Content starts
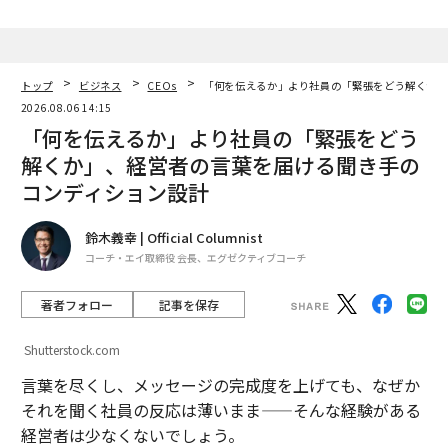
トップ
ビジネス
CEOs
「何を伝えるか」より社員の「緊張をどう解くか」
2026.08.06 14:15
「何を伝えるか」より社員の「緊張をどう
解くか」、経営者の言葉を届ける聞き手の
コンディション設計
鈴木義幸 | Official Columnist
コーチ・エイ取締役 会長、エグゼクティブコーチ
著者フォロー
記事を保存
Shutterstock.com
言葉を尽くし、メッセージの完成度を上げても、なぜか
それを聞く社員の反応は薄いまま——そんな経験がある
経営者は少なくないでしょう。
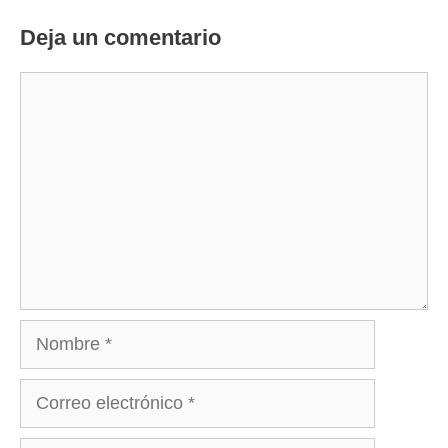
Deja un comentario
Comentario
Nombre
Correo
electrónico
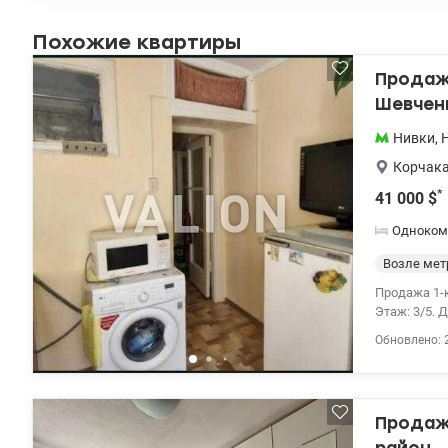
Похожие квартиры
Продажа
Шевчен
Нивки
,
Корчака
*
41 000
$
Одноком
Возле мет
Продажа 1-
Этаж: 3/5. 
установлен
Обновлено: 
совмещен. 
Расположен
два бомбоу
всего в 10 
Продажа
граничит с
животных. 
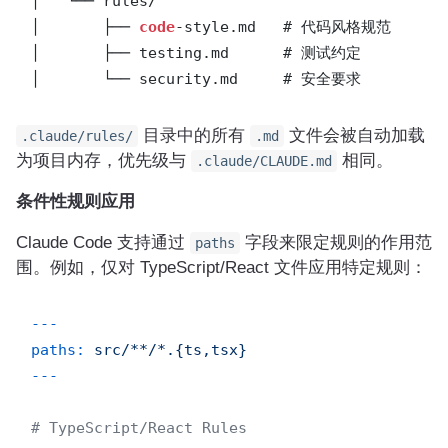
│   └── rules/

│       ├── 
code
-style.md   # 代码风格规范

│       ├── testing.md      # 测试约定

│       └── security.md     # 安全要求
目录中的所有
文件会被自动加载
.claude/rules/
.md
为项目内存，优先级与
相同。
.claude/CLAUDE.md
条件性规则应用
Claude Code 支持通过
字段来限定规则的作用范
paths
围。例如，仅对 TypeScript/React 文件应用特定规则：
---
paths:
src/**/*.{ts,tsx}
---
# TypeScript/React Rules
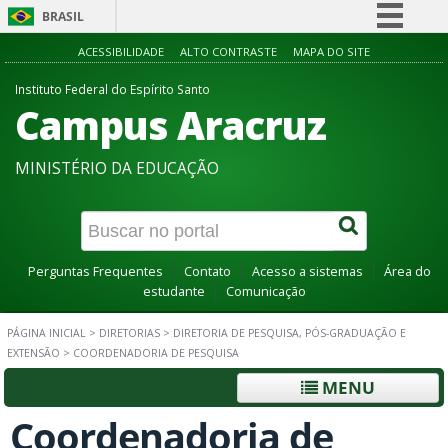
BRASIL
Simplifique!
ACESSIBILIDADE
ALTO CONTRASTE
MAPA DO SITE
Comunica BR
Instituto Federal do Espírito Santo
Campus Aracruz
Participe
Acesso à informação
MINISTÉRIO DA EDUCAÇÃO
Legislação
Canais
Perguntas Frequentes
Contato
Acesso a sistemas
Área do
estudante
Comunicação
PÁGINA INICIAL
>
DIRETORIAS
>
DIRETORIA DE PESQUISA, PÓS-GRADUAÇÃO E
EXTENSÃO
>
COORDENADORIA DE PESQUISA
MENU
Coordenadoria de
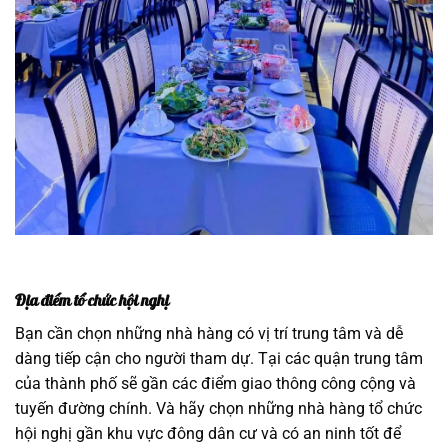
Địa điểm tổ chức hội nghị
Bạn cần chọn những nhà hàng có vị trí trung tâm và dễ
dàng tiếp cận cho người tham dự. Tại các quận trung tâm
của thành phố sẽ gần các điểm giao thông công cộng và
tuyến đường chính. Và hãy chọn những nhà hàng tổ chức
hội nghị gần khu vực đông dân cư và có an ninh tốt để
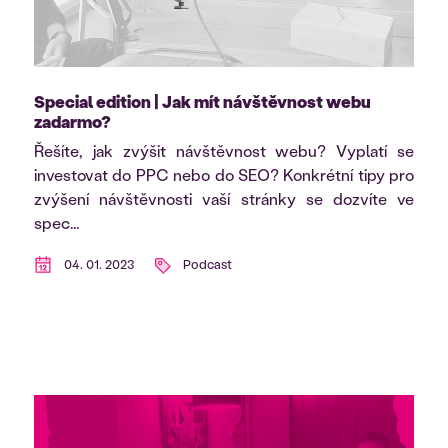
Special edition | Jak mít návštěvnost webu
zadarmo?
Řešíte, jak zvýšit návštěvnost webu? Vyplatí se
investovat do PPC nebo do SEO? Konkrétní tipy pro
zvýšení návštěvnosti vaší stránky se dozvíte ve
spec...
04. 01. 2023
Podcast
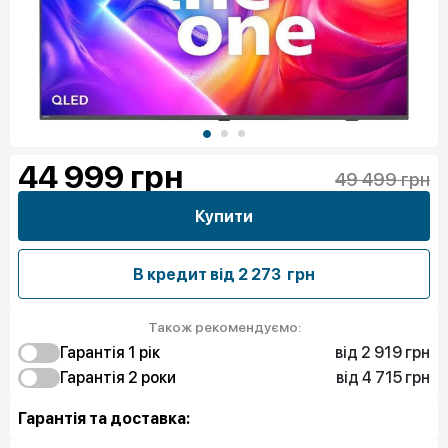
44 999
грн
49 499 грн
Купити
В кредит від
2 273 грн
Також рекомендуємо:
від 2 919 грн
Гарантія 1 рік
від 4 715 грн
2 919 грн
Гарантія 2 роки
Захист від браку
3 817 грн
4 715 грн
Захист екрану
Захист від браку
Гарантія та доставка:
7 409 грн
Захист екрану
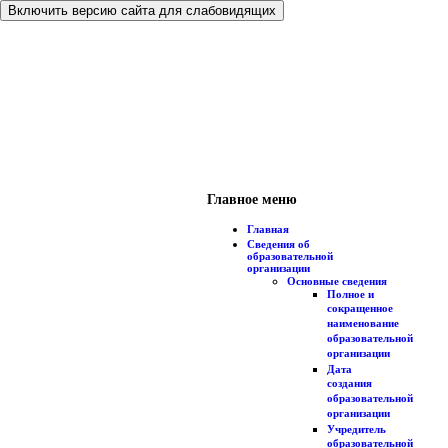
Включить версию сайта для слабовидящих
Главное меню
Главная
Сведения об
образовательной
организации
Основные сведения
Полное и
сокращенное
наименование
образовательной
организации
Дата
создания
образовательной
организации
Учредитель
образовательной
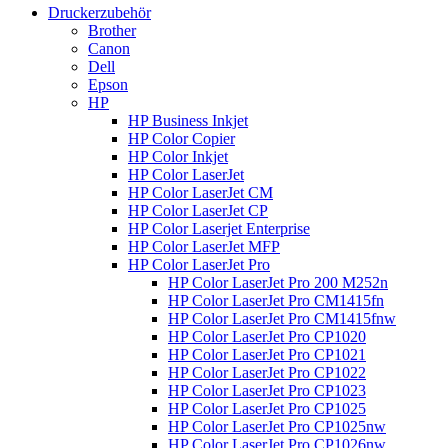
Druckerzubehör
Brother
Canon
Dell
Epson
HP
HP Business Inkjet
HP Color Copier
HP Color Inkjet
HP Color LaserJet
HP Color LaserJet CM
HP Color LaserJet CP
HP Color Laserjet Enterprise
HP Color LaserJet MFP
HP Color LaserJet Pro
HP Color LaserJet Pro 200 M252n
HP Color LaserJet Pro CM1415fn
HP Color LaserJet Pro CM1415fnw
HP Color LaserJet Pro CP1020
HP Color LaserJet Pro CP1021
HP Color LaserJet Pro CP1022
HP Color LaserJet Pro CP1023
HP Color LaserJet Pro CP1025
HP Color LaserJet Pro CP1025nw
HP Color LaserJet Pro CP1026nw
Content ends
Find every line in the items above that contains the word "Acesso", and copy each one. Case counts.

REPLY =
Acesso à informação
Acesso a sistemas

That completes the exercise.